Fragments, by Heraclitus
No one can agree about what Heraclitus actually meant or how to characterize his philosophy. This is promising for desert island reading because I could spend hours puzzling over just one of riddles.
Complete Works of Aristotle
I refer to the philosopher often and would need him on my island, too.
The King James Bible
Lots of exciting stories, poems, and mysteries for a stranger in a strange land.
Don Quixote by Miguel de Cervantes
Although it was published in 1605, this hilarious and brilliant book seems to contain all the possibilities of the novel in a single volume.
Either/Or by Soren Kierkegaard
Kierkegaard’s ironies have driven me crazy for many years, but I crave them anyway. Every time I read it, this novel as philosophy or philosophy as novel never stops producing new meanings.
Wuthering Heights by Emily Brontë
This diabolical work of fiction is so complex in its structure that I remain awed by it. I have no doubt that I could read it again and again and still not get to the bottom of it.

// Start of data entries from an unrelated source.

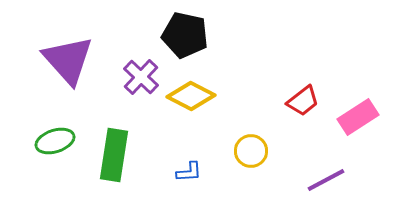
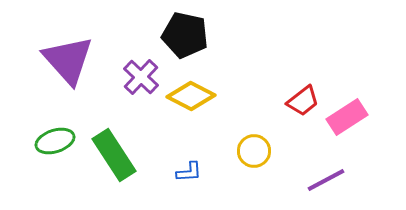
pink rectangle: moved 11 px left
yellow circle: moved 3 px right
green rectangle: rotated 42 degrees counterclockwise
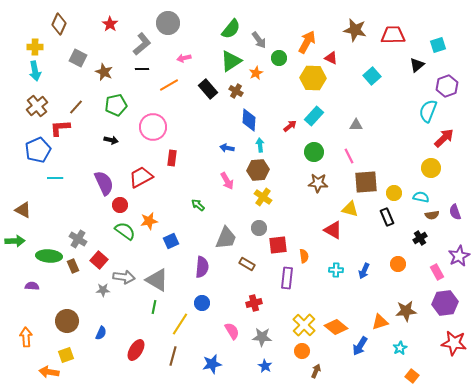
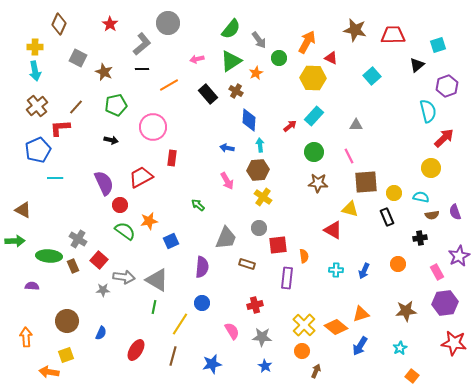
pink arrow at (184, 58): moved 13 px right, 1 px down
black rectangle at (208, 89): moved 5 px down
cyan semicircle at (428, 111): rotated 145 degrees clockwise
black cross at (420, 238): rotated 24 degrees clockwise
brown rectangle at (247, 264): rotated 14 degrees counterclockwise
red cross at (254, 303): moved 1 px right, 2 px down
orange triangle at (380, 322): moved 19 px left, 8 px up
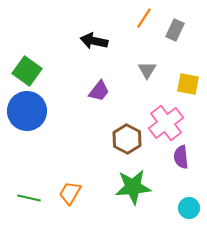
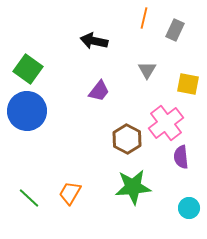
orange line: rotated 20 degrees counterclockwise
green square: moved 1 px right, 2 px up
green line: rotated 30 degrees clockwise
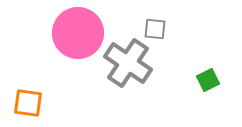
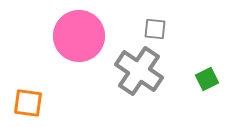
pink circle: moved 1 px right, 3 px down
gray cross: moved 11 px right, 8 px down
green square: moved 1 px left, 1 px up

The Collected Poems of Emily Dickinson
Dickinson has amazed me since I was 11 years old.
Gravity and Grace by Simone Weil
This extraordinary book takes you into a luminous mind at work.
To the Lighthouse by Virginia Woolf
My admiration for this book is complete. It is as beautiful, poignant, and ruthless as anything I have ever read.
Process and Reality by Alfred North Whitehead
Whitehead is a bold philosopher who fascinates me, but this book is maddeningly difficult. Weeks of reading and rereading might make it a wee bit easier.